Kevin and I are our same boring, but happy selves.  Kevin works hard, as always, and I’ve got my hands full of blessings… otherwise known as children.  Hope you are all happy and healthy, and I’ll try to send some pictures soon.

Comments

  1. You’re on FB? Oh good, now you can friend me and I can badger you when you haven’t posted, too!
    I love the “Banchan” idea. You should try and make it a regular post topic. I love learning about new places, and since your blog’s sole purpose is catering to my wants, I know you’ll be more than happy to make it happen.

    You can find my blog on FB, or if you email me (leave a comment on my blog and I’ll be able to email you back), I can send you my personal FB page. Because that’s what you’re looking for- a crazy person to “friend” on FB.

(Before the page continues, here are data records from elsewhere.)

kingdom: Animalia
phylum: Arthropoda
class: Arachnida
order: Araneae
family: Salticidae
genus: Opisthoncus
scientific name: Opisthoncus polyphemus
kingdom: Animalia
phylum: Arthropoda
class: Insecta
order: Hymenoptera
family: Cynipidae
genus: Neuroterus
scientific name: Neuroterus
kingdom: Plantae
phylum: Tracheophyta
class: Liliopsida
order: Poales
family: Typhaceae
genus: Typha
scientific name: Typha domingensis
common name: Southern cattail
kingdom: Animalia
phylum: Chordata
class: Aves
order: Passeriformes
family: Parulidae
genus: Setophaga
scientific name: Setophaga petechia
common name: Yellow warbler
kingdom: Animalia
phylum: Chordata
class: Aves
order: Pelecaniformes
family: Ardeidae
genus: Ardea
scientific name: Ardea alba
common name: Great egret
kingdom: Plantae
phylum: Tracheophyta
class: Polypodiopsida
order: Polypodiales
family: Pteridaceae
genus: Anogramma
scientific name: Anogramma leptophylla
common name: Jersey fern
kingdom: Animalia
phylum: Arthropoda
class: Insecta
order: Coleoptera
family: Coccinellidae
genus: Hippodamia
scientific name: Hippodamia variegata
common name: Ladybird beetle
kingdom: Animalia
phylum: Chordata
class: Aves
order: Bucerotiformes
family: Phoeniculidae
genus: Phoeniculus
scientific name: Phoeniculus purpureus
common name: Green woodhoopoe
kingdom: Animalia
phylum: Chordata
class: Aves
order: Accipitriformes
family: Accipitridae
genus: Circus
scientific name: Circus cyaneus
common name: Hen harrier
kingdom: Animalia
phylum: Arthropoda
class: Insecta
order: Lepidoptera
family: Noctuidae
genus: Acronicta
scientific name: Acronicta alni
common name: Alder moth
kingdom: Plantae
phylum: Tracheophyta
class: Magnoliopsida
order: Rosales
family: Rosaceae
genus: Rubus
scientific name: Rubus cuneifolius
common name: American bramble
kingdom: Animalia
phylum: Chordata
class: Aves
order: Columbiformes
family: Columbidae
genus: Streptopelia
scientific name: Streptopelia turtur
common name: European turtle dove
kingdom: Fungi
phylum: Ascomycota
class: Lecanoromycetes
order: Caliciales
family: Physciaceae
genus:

  2. Oh Micaela! You don’t have to be clever. We all just want to know the boring regular stuff you’re up to! It’s our way of chit chatting when we don’t get to on a regular basis. Every time you post, I read it immediately.

  3. Cari, I sent you a friend request on FB. And as always, my blog is here to serve.

    Nicole, I miss you so much! Thanks for reading, and tell Daniel and Reid we say, “Anyong haseyo!”